Les gendarmes ont procédé à une enquête. Mohamed A... a déclaré qu'il perçait la poutre en béton avec un marteau-piqueur et qu'un morceau de béton s'est détaché de la poutre ce qui l'a déséquilibré et qu'il a chuté de l'escabeau. Un témoin a déclaré qu'il se trouvait à 5 mètres de la victime qui était débout sur l'escabeau et grattait le béton sur une poutre et que la victime est tombée de l'escabeau. Les gendarmes ont constaté que l'escabeau se trouvait sous une poutre en béton laquelle ne présentait aucune marque formée par un outil, trou ou impact, et qu'aucun débris de construction ne se trouvait sur le sol à côté de l'escabeau. Ils n'ont pas vu d'outil électrique ou manuel à proximité de l'escabeau. Les photographies confirment les constatations des gendarmes lesquels ont également découvert des tâches de sang à plus de 6 mètres de l'endroit supposé de la chute. Il s'évince des constatations des gendarmes que l'escabeau n'a pas été utilisé comme poste de travail. Six personnes attestent que des échafaudages étaient installés sur le chantier. Ainsi, l'employeur ne pouvait pas avoir conscience du danger auquel était exposé le salarié. En conséquence, l'accident du travail survenu le 3 mai 2011 à Mohamed A... n'est pas imputable à la faute inexcusable de l'employeur, l'EURL KARIM »

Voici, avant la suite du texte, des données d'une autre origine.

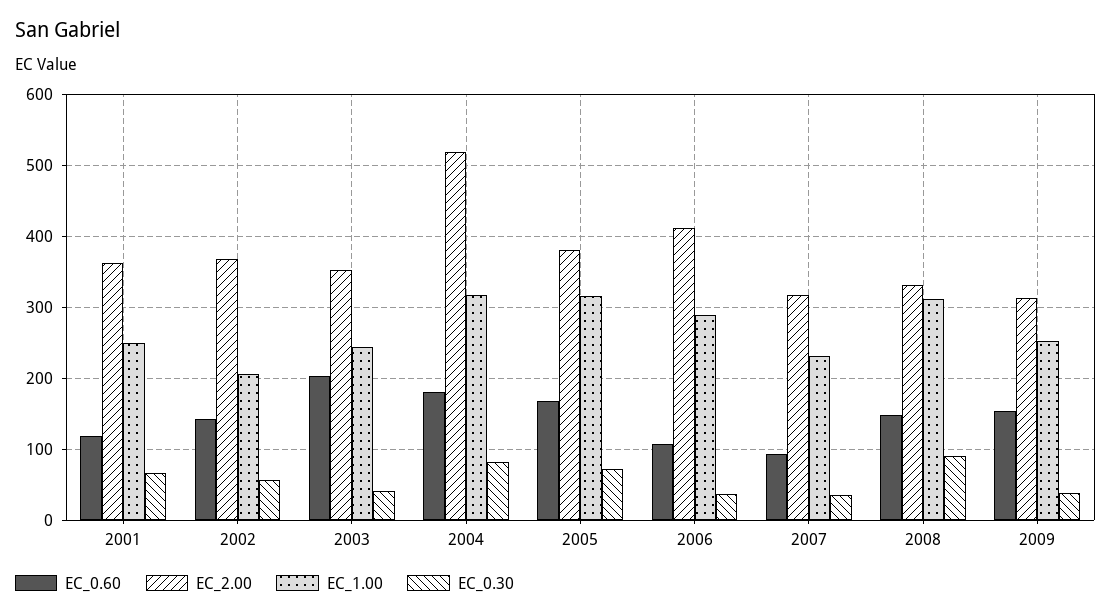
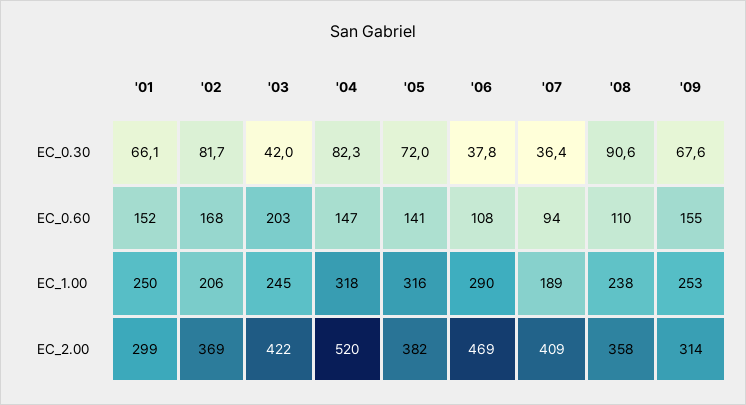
  {
    "EC_0.60": {
-     "2001": 120,
+     "2001": 152,
-     "2002": 140,
+     "2002": 168,
      "2003": 203,
-     "2004": 180,
+     "2004": 147,
-     "2005": 170,
+     "2005": 141,
      "2006": 108,
      "2007": 94,
-     "2008": 150,
+     "2008": 110,
      "2009": 155
    },
    "EC_2.00": {
-     "2001": 360,
+     "2001": 299,
      "2002": 369,
-     "2003": 350,
+     "2003": 422,
      "2004": 520,
      "2005": 382,
-     "2006": 410,
+     "2006": 469,
-     "2007": 320,
+     "2007": 409,
-     "2008": 330,
+     "2008": 358,
      "2009": 314
    },
    "EC_1.00": {
      "2001": 250,
      "2002": 206,
      "2003": 245,
      "2004": 318,
      "2005": 316,
      "2006": 290,
-     "2007": 230,
+     "2007": 189,
-     "2008": 310,
+     "2008": 238,
      "2009": 253
    },
    "EC_0.30": {
      "2001": 66.1,
-     "2002": 60,
+     "2002": 81.7,
      "2003": 42,
      "2004": 82.3,
      "2005": 72,
      "2006": 37.8,
      "2007": 36.4,
      "2008": 90.6,
-     "2009": 40
+     "2009": 67.6
    }
  }

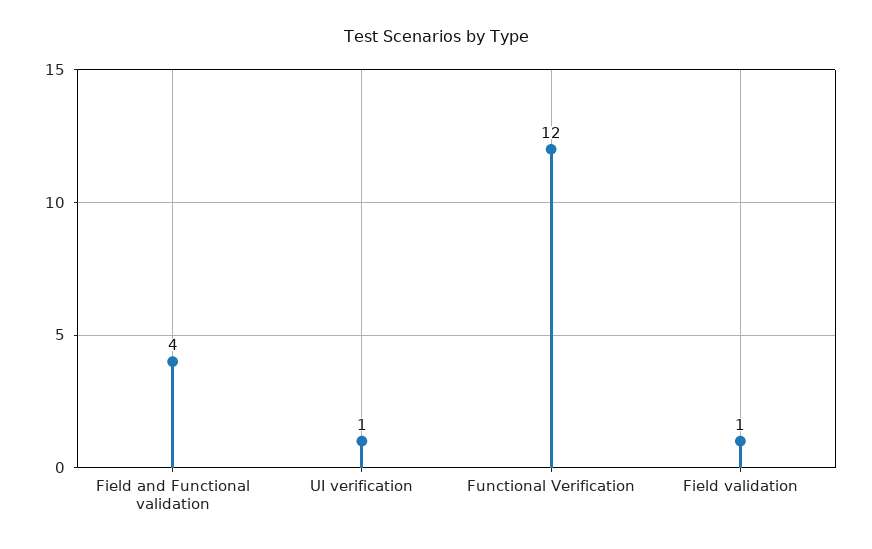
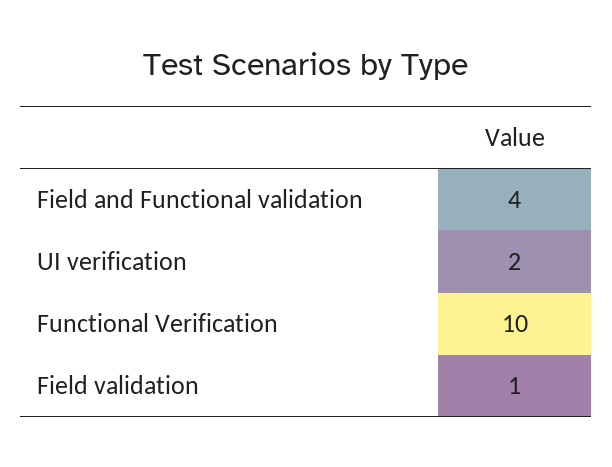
  {
    "Field and Functional validation": 4,
-   "UI verification": 1,
+   "UI verification": 2,
-   "Functional Verification": 12,
+   "Functional Verification": 10,
    "Field validation": 1
  }

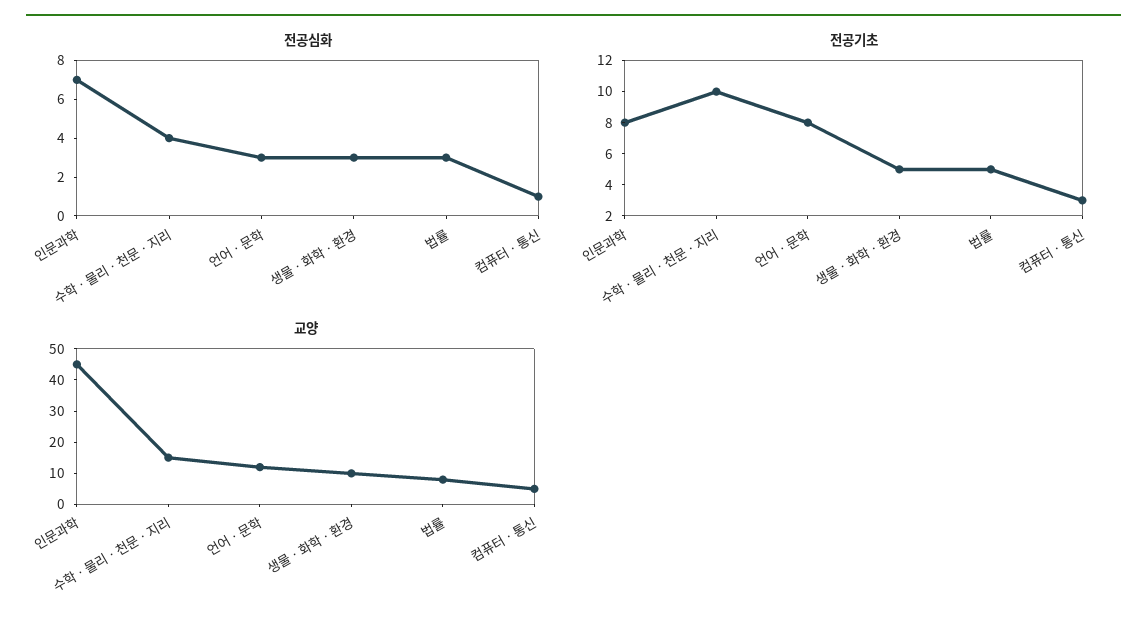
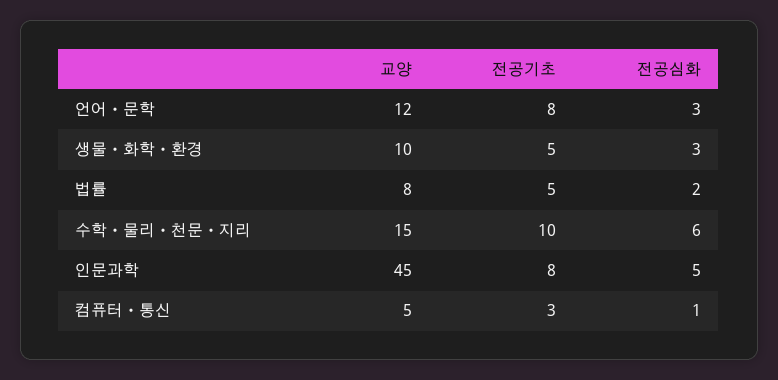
  {
    "전공심화": {
-     "인문과학": 7,
+     "인문과학": 5,
-     "수학ㆍ물리ㆍ천문ㆍ지리": 4,
+     "수학ㆍ물리ㆍ천문ㆍ지리": 6,
      "언어ㆍ문학": 3,
      "생물ㆍ화학ㆍ환경": 3,
-     "법률": 3,
+     "법률": 2,
      "컴퓨터ㆍ통신": 1
    },
    "전공기초": {
      "인문과학": 8,
      "수학ㆍ물리ㆍ천문ㆍ지리": 10,
      "언어ㆍ문학": 8,
      "생물ㆍ화학ㆍ환경": 5,
      "법률": 5,
      "컴퓨터ㆍ통신": 3
    },
    "교양": {
      "인문과학": 45,
      "수학ㆍ물리ㆍ천문ㆍ지리": 15,
      "언어ㆍ문학": 12,
      "생물ㆍ화학ㆍ환경": 10,
      "법률": 8,
      "컴퓨터ㆍ통신": 5
    }
  }

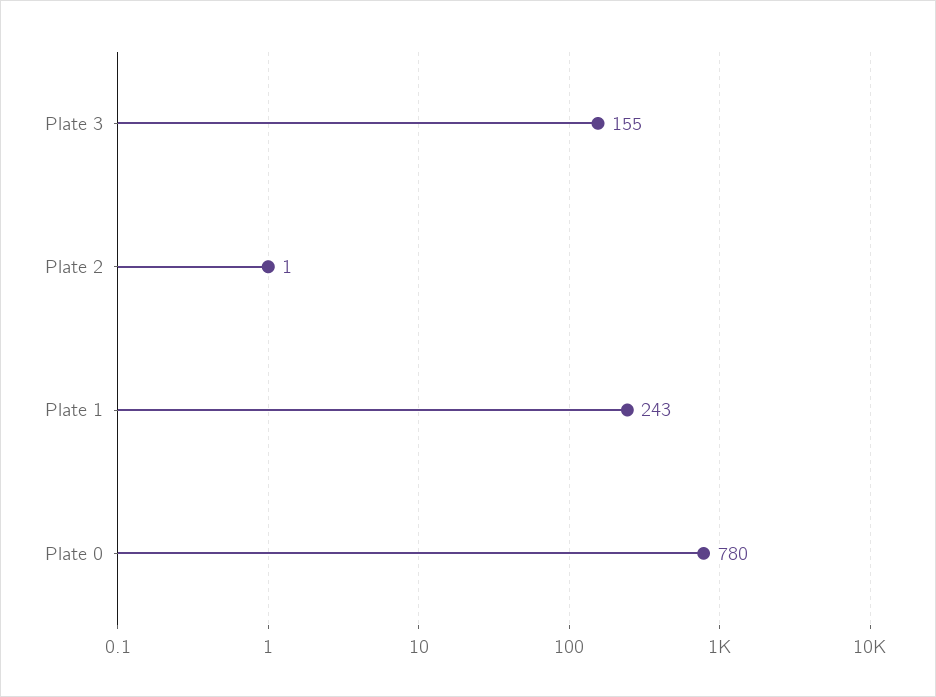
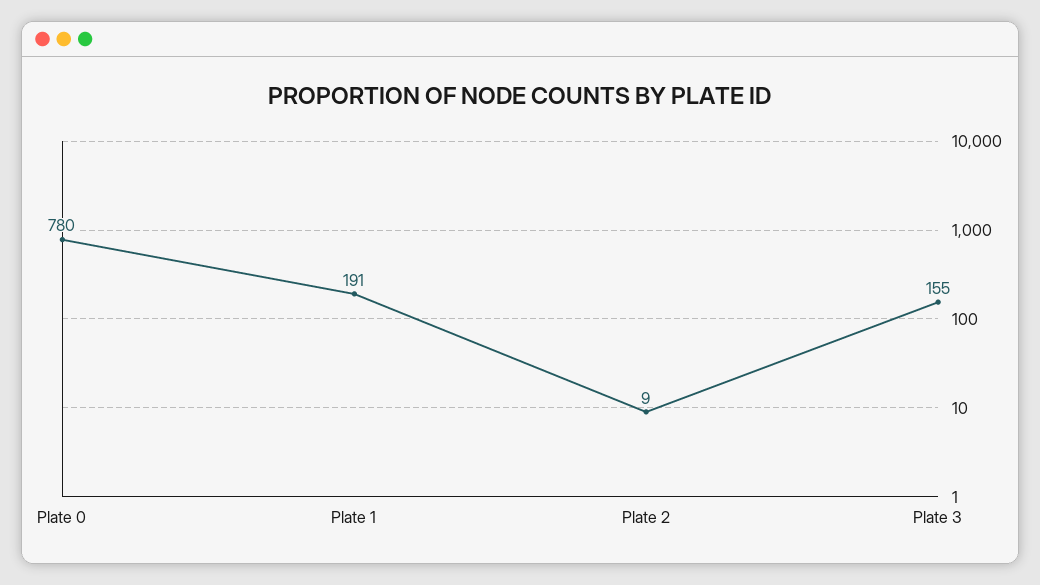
  {
    "Plate 3": 155,
-   "Plate 2": 1,
+   "Plate 2": 9,
-   "Plate 1": 243,
+   "Plate 1": 191,
    "Plate 0": 780
  }

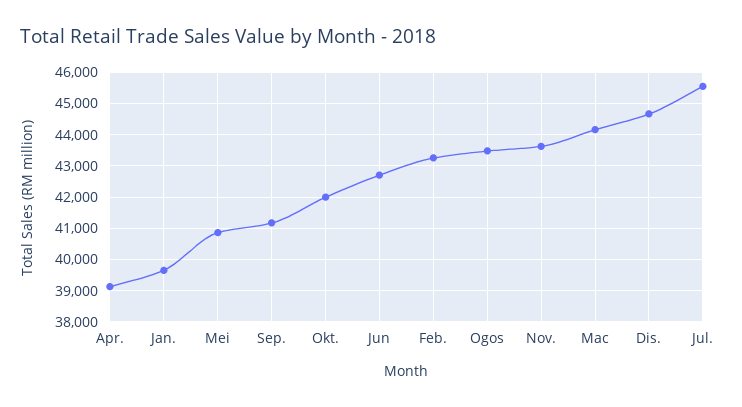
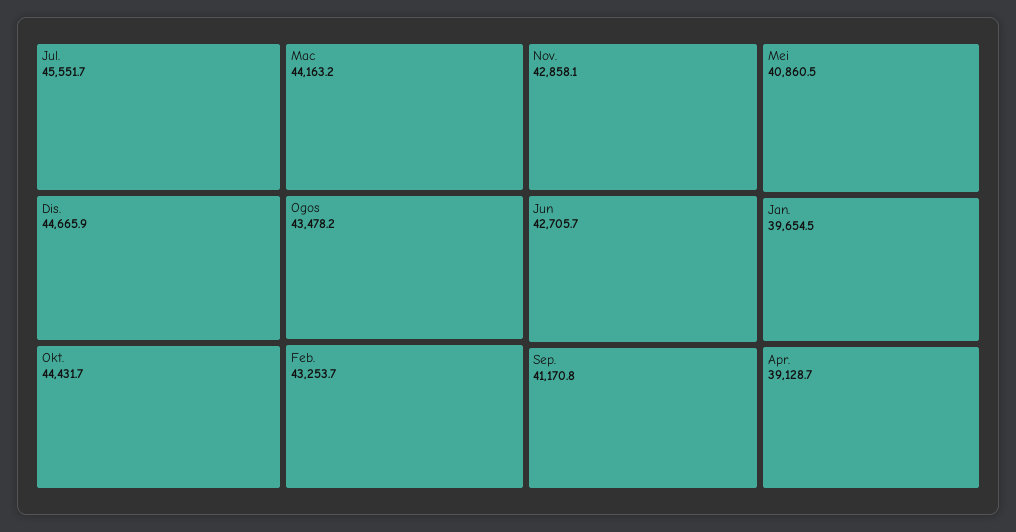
  {
    "Apr.": 39128.7,
    "Jan.": 39654.5,
    "Mei": 40860.5,
    "Sep.": 41170.8,
-   "Okt.": 42000,
+   "Okt.": 44431.7,
    "Jun": 42705.7,
    "Feb.": 43253.7,
    "Ogos": 43478.2,
-   "Nov.": 43600,
+   "Nov.": 42858.1,
    "Mac": 44163.2,
    "Dis.": 44665.9,
    "Jul.": 45551.7
  }

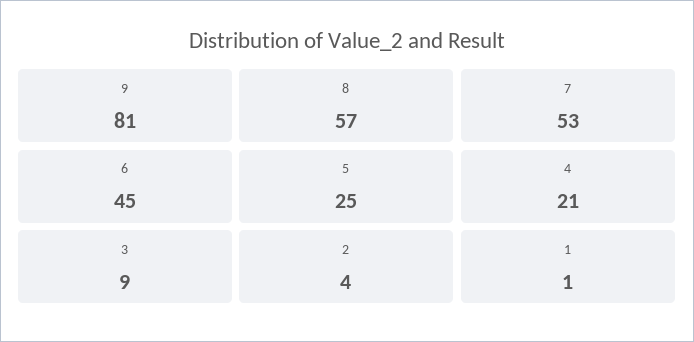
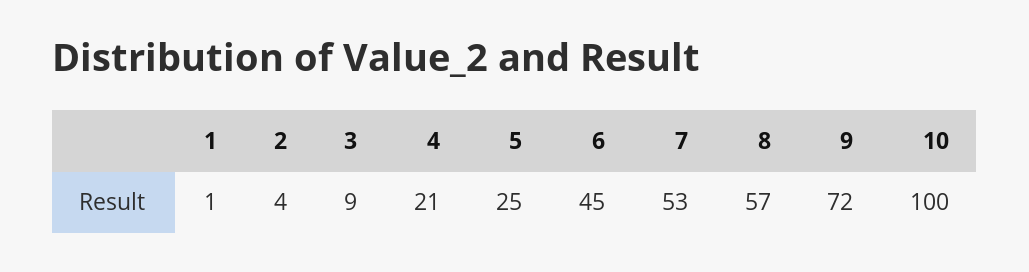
  {
-   "9": 81,
+   "9": 72,
    "8": 57,
    "7": 53,
    "6": 45,
    "5": 25,
    "4": 21,
    "3": 9,
    "2": 4,
-   "1": 1
+   "1": 1,
+   "10": 100
  }

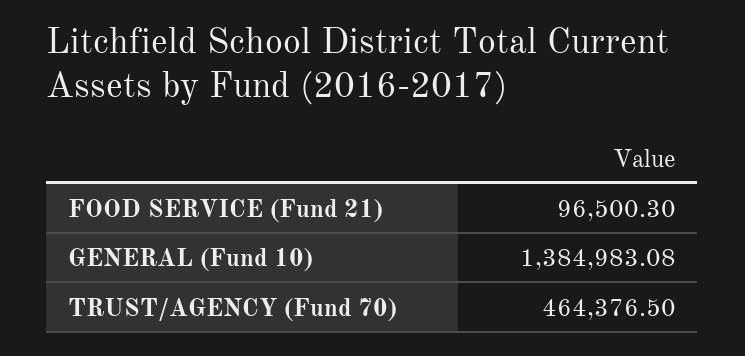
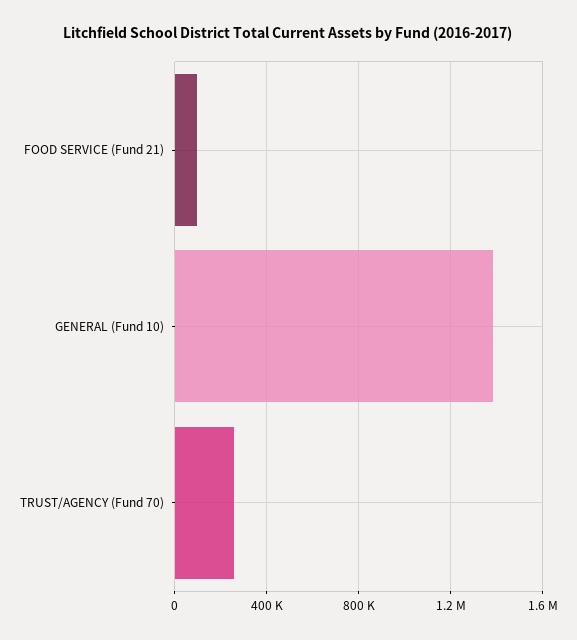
  {
    "FOOD SERVICE (Fund 21)": 96500.3,
    "GENERAL (Fund 10)": 1384983.08,
-   "TRUST/AGENCY (Fund 70)": 464376.5
+   "TRUST/AGENCY (Fund 70)": 250000
  }

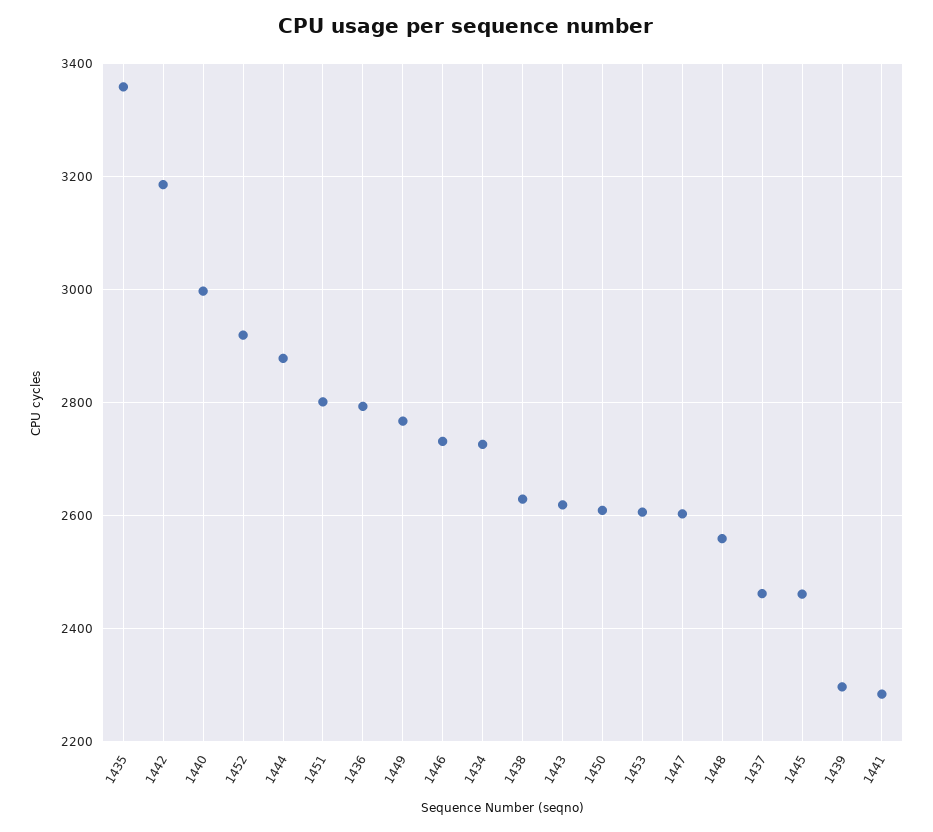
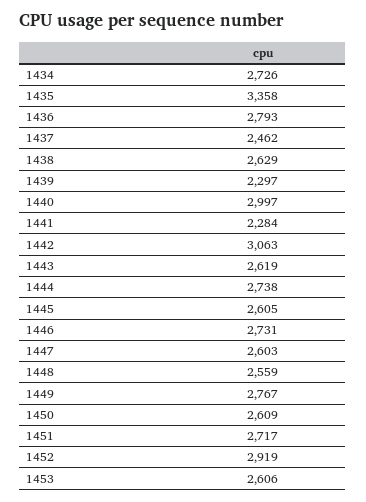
  {
    "1435": 3358,
-   "1442": 3180,
+   "1442": 3063,
    "1440": 2997,
    "1452": 2919,
-   "1444": 2880,
+   "1444": 2738,
-   "1451": 2800,
+   "1451": 2717,
    "1436": 2793,
    "1449": 2767,
    "1446": 2731,
    "1434": 2726,
    "1438": 2629,
    "1443": 2619,
    "1450": 2609,
    "1453": 2606,
    "1447": 2603,
    "1448": 2559,
    "1437": 2462,
-   "1445": 2460,
+   "1445": 2605,
    "1439": 2297,
    "1441": 2284
  }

1) ALORS QUE les escabeaux ne peuvent être utilisés comme postes de travail sauf en cas d'impossibilité technique de recourir à un équipement assurant la protection collective des travailleurs ou lorsque l'évaluation du risque a établi que ce risque est faible et qu'il s'agit de travaux de courte durée ne présentant pas un caractère répétitif ; qu'à défaut de rechercher si Monsieur A... effectuait des travaux de courte durée ne présentant pas un caractère définitif après que son employeur avait établi un document d'évaluation des risques qui se révélaient faibles, la cour d'appel a privé sa décision de base légale au regard de l'article R. 4323-63 du code du travail et L. 452-1 et L. 452-4 du code de la sécurité sociale ;
2) ALORS QU'il est constant que Monsieur A... est tombé d'un escabeau ; qu'à défaut de rechercher quelle utilisation autre que celle d'un poste de travail il en faisait, la cour d'appel a privé sa décision de base légale au regard de l'article R. 4323-63 du code du travail et L. 452-1 et L. 452-4 du code de la sécurité sociale.